Daí veio o acerto com os russos, por meio do hiperativo Kirill Dmitriev, o presidente do fundo soberano do país que bancou a Sputnik V e a promove como mascate pelo mundo —18 países já a autorizaram emergencialmente.
A fábrica já está em operação piloto, para testes, de produção do IFA (Insumo Farmacêutico Ativo), a matéria-prima da Sputnik V. Se tiver uso aprovado, será a primeira do país a fazê-lo, antes do Instituto Butantan e sua Coronavac ou da Fiocruz com a vacina da AstraZeneca/Universidade de Oxford.
A diferença é de escala. Se for aprovada, sua produção em plena capacidade é de 8 milhões de doses por mês, bem menos que as rivais.
Não são descartados, contudo, planos de expansão em caso de aumento de demanda. A Rússia tem acordos semelhantes de produção local na Índia e na Coreia do Sul.

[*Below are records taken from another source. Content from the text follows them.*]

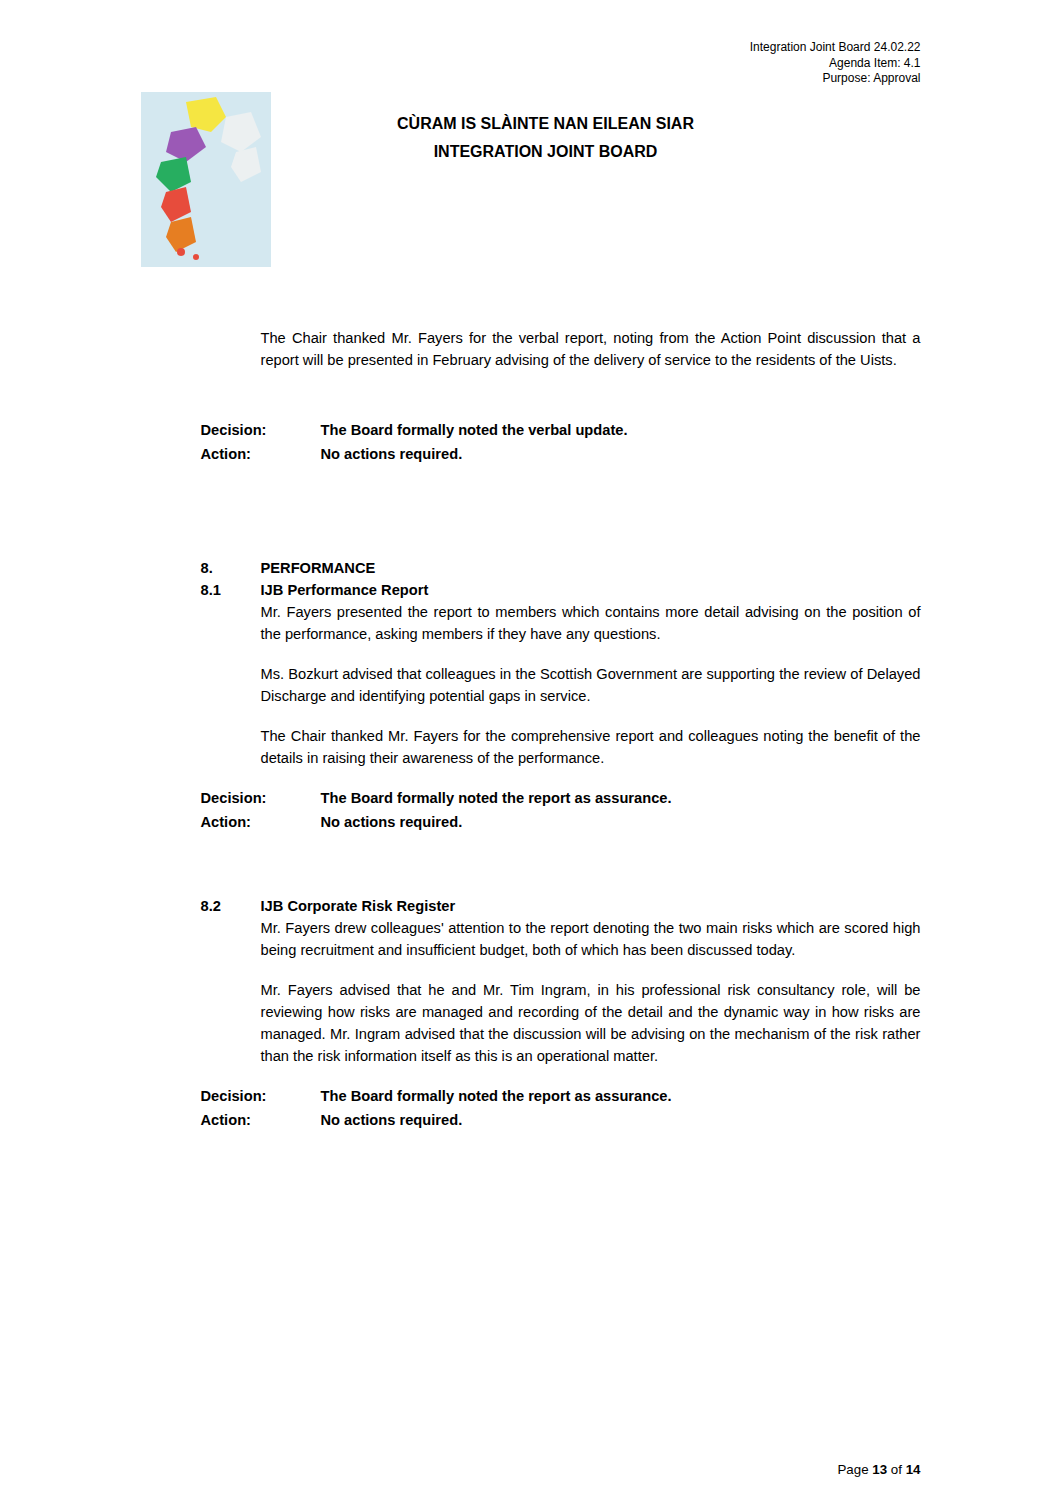Integration Joint Board 24.02.22
Agenda Item: 4.1
Purpose: Approval
CÙRAM IS SLÀINTE NAN EILEAN SIAR
INTEGRATION JOINT BOARD
The Chair thanked Mr. Fayers for the verbal report, noting from the Action Point discussion that a report will be presented in February advising of the delivery of service to the residents of the Uists.
Decision: The Board formally noted the verbal update.
Action: No actions required.
8. PERFORMANCE
8.1 IJB Performance Report
Mr. Fayers presented the report to members which contains more detail advising on the position of the performance, asking members if they have any questions.
Ms. Bozkurt advised that colleagues in the Scottish Government are supporting the review of Delayed Discharge and identifying potential gaps in service.
The Chair thanked Mr. Fayers for the comprehensive report and colleagues noting the benefit of the details in raising their awareness of the performance.
Decision: The Board formally noted the report as assurance.
Action: No actions required.
8.2 IJB Corporate Risk Register
Mr. Fayers drew colleagues' attention to the report denoting the two main risks which are scored high being recruitment and insufficient budget, both of which has been discussed today.
Mr. Fayers advised that he and Mr. Tim Ingram, in his professional risk consultancy role, will be reviewing how risks are managed and recording of the detail and the dynamic way in how risks are managed. Mr. Ingram advised that the discussion will be advising on the mechanism of the risk rather than the risk information itself as this is an operational matter.
Decision: The Board formally noted the report as assurance.
Action: No actions required.
Page 13 of 14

Assim como os tradicionais institutos do Rio e São Paulo, a União Química conta com a entrega de doses prontas para formulação da Sputnik também. Dmitriev prometeu, caso saia a aprovação, 10 milhões até março e até 150 milhões no ano, número que parece otimista dada as dificuldades de produção na Rússia.
No Brasil, as dúvidas eram múltiplas. Primeiro, pela presença de um nome com densidade política como Rosso na negociação. Segundo, porque havia resistência internas na Anvisa ao imunizante.

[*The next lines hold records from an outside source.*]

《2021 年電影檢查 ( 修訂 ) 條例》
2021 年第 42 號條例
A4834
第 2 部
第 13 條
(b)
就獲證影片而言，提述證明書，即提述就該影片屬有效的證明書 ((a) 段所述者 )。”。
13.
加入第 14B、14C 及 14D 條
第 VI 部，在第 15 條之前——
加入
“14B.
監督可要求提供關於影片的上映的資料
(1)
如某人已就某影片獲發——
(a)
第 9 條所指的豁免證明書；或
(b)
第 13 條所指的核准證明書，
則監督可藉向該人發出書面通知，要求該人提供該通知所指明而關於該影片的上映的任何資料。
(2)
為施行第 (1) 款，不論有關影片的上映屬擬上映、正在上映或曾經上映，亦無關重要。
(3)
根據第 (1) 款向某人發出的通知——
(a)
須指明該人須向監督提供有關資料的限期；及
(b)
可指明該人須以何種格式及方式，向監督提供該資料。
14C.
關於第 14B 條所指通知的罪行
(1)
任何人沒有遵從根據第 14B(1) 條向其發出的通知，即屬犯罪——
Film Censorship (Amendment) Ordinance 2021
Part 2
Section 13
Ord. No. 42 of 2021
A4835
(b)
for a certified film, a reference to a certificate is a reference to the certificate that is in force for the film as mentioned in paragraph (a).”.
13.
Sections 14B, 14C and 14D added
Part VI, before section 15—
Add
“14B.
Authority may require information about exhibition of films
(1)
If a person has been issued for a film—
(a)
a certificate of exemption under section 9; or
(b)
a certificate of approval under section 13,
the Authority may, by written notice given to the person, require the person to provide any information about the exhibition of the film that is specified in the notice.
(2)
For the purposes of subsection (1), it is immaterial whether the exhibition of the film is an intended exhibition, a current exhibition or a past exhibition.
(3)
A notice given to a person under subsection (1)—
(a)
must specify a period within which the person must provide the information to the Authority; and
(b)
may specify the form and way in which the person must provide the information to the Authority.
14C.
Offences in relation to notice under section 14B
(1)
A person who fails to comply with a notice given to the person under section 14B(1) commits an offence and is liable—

As primeiras trocas de mensagens entre o Gamaleya, que é quem faz o pedido oficialmente, foram desalentadoras para os russos.

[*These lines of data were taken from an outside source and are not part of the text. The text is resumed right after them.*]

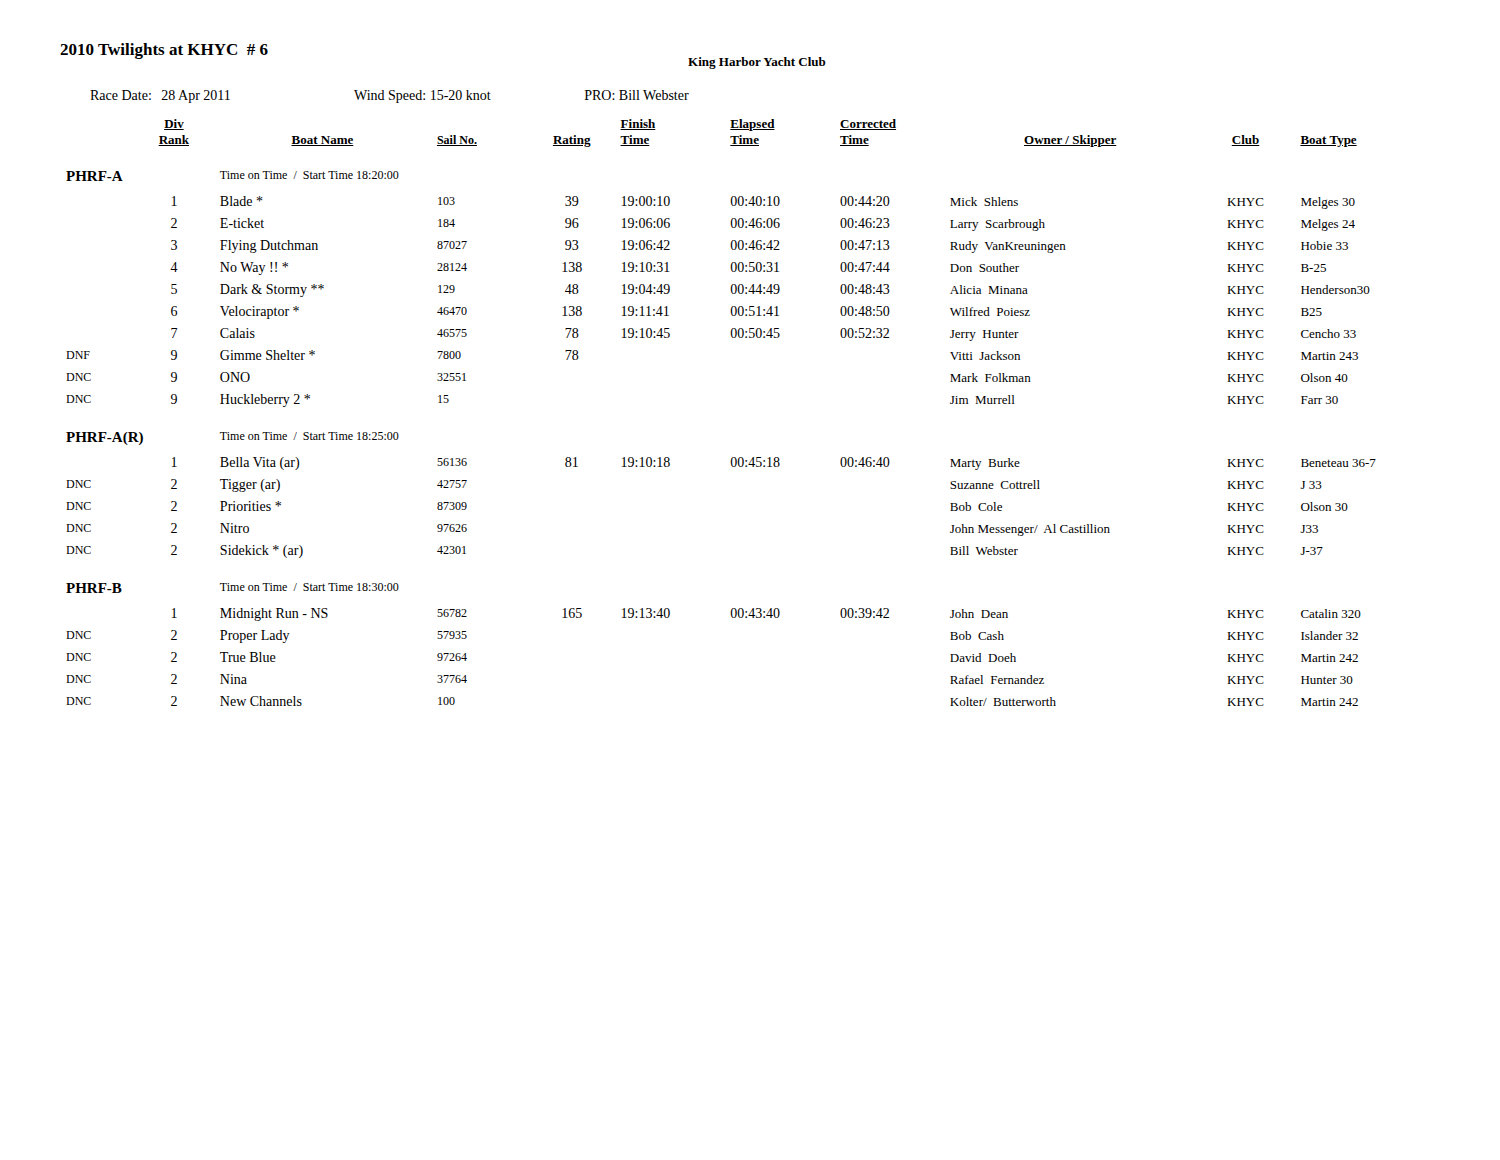2010 Twilights at KHYC # 6
King Harbor Yacht Club
Race Date: 28 Apr 2011 Wind Speed: 15-20 knot PRO: Bill Webster
| | Div Rank | Boat Name | Sail No. | Rating | Finish Time | Elapsed Time | Corrected Time | Owner / Skipper | Club | Boat Type |
| --- | --- | --- | --- | --- | --- | --- | --- | --- | --- | --- |
| PHRF-A | Time on Time / Start Time 18:20:00 | |
| | 1 | Blade * | 103 | 39 | 19:00:10 | 00:40:10 | 00:44:20 | Mick Shlens | KHYC | Melges 30 |
| | 2 | E-ticket | 184 | 96 | 19:06:06 | 00:46:06 | 00:46:23 | Larry Scarbrough | KHYC | Melges 24 |
| | 3 | Flying Dutchman | 87027 | 93 | 19:06:42 | 00:46:42 | 00:47:13 | Rudy VanKreuningen | KHYC | Hobie 33 |
| | 4 | No Way !! * | 28124 | 138 | 19:10:31 | 00:50:31 | 00:47:44 | Don Souther | KHYC | B-25 |
| | 5 | Dark & Stormy ** | 129 | 48 | 19:04:49 | 00:44:49 | 00:48:43 | Alicia Minana | KHYC | Henderson30 |
| | 6 | Velociraptor * | 46470 | 138 | 19:11:41 | 00:51:41 | 00:48:50 | Wilfred Poiesz | KHYC | B25 |
| | 7 | Calais | 46575 | 78 | 19:10:45 | 00:50:45 | 00:52:32 | Jerry Hunter | KHYC | Cencho 33 |
| DNF | 9 | Gimme Shelter * | 7800 | 78 | | | | Vitti Jackson | KHYC | Martin 243 |
| DNC | 9 | ONO | 32551 | | | | | Mark Folkman | KHYC | Olson 40 |
| DNC | 9 | Huckleberry 2 * | 15 | | | | | Jim Murrell | KHYC | Farr 30 |
| PHRF-A(R) | Time on Time / Start Time 18:25:00 | |
| | 1 | Bella Vita (ar) | 56136 | 81 | 19:10:18 | 00:45:18 | 00:46:40 | Marty Burke | KHYC | Beneteau 36-7 |
| DNC | 2 | Tigger (ar) | 42757 | | | | | Suzanne Cottrell | KHYC | J 33 |
| DNC | 2 | Priorities * | 87309 | | | | | Bob Cole | KHYC | Olson 30 |
| DNC | 2 | Nitro | 97626 | | | | | John Messenger/ Al Castillion | KHYC | J33 |
| DNC | 2 | Sidekick * (ar) | 42301 | | | | | Bill Webster | KHYC | J-37 |
| PHRF-B | Time on Time / Start Time 18:30:00 | |
| | 1 | Midnight Run - NS | 56782 | 165 | 19:13:40 | 00:43:40 | 00:39:42 | John Dean | KHYC | Catalin 320 |
| DNC | 2 | Proper Lady | 57935 | | | | | Bob Cash | KHYC | Islander 32 |
| DNC | 2 | True Blue | 97264 | | | | | David Doeh | KHYC | Martin 242 |
| DNC | 2 | Nina | 37764 | | | | | Rafael Fernandez | KHYC | Hunter 30 |
| DNC | 2 | New Channels | 100 | | | | | Kolter/ Butterworth | KHYC | Martin 242 |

Segundo a reportagem ouviu de pessoas com acesso à negociação em Moscou, tudo era rejeitado liminarmente, inclusive dados que agora foram chancelados pela revista britânica The Lancet.
Houve contrariedade quando a Anvisa disse que havia rejeitado o pedido de uso emergencial justamente pela questão da fase 3. Os russos disseram que apenas iriam mandar mais documentos.
Outro ponto era a própria União Química, empresa sem tradição alguma na área de vacinas humanas, área dominada pelo Butantan e pela Fiocruz. Fundada em 1936, ela faturou R$ 2,7 bilhões em 2020 e tem 7.000 funcionários.